3Tera’s Applogic makes software that runs on a grid of hardware: A flat array of commodity servers, Gigabit Ethernet and direct-attached storage. The software turns this into a resource pool that can be provisioned to users. A graphical front-end, called an infrastructure editor, lets administrators drag and drop data center components like firewalls and load balancers.
3Tera sells to enterprises that want to run their own grids, as well as to roughly 20 managed service providers that want to offer on-demand data centers to their customers. Pricing starts at $500 a month for the smallest virtual data center, which is a single 8-core node, 8GB of RAM, 750 GB of storage and 2TB of transfer, though the company recommends a minimum of a three-server configuration. Within that, the manager can slice up the virtual resources into 100 individual servers in the VDC. In recent months, the firm is increasing utilization at roughly 15 percent per month.

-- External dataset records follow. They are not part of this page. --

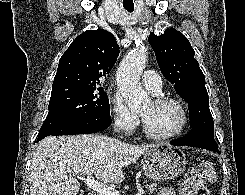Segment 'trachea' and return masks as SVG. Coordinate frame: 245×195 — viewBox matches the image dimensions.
<instances>
[{
  "instance_id": "1",
  "label": "trachea",
  "mask_w": 245,
  "mask_h": 195,
  "mask_svg": "<svg viewBox=\"0 0 245 195\" xmlns=\"http://www.w3.org/2000/svg\"><path fill=\"white\" fill-rule=\"evenodd\" d=\"M128 12H133L134 11V8L132 7V8H125Z\"/></svg>"
}]
</instances>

3Tera was bootstrapped on its founders’ pocketbooks, but in April it took in a first financing of $3.7 million; the largest investor in the round was Japanese distribution partner Net One Systems. At the same time, the firm announced plans to open up its software to work with third-party components by unbundling its software into execution, catalog and control components. “We’ve proven out the ability to move applications between data centers and to abstract infrastructure definition from physical hardware,” said Armijo. “Now, somebody could write a connector between our control interface and the [Amazon] EC2 execution engine.”
3Tera has strong parallels to firms such as Elastra. While they look like competitors, Armijo says he thinks VDC companies need to cooperate. “It’s in our interest to show interoperability and the ability to run applications that span both systems. This is what will inspire users to put their applications into the cloud.”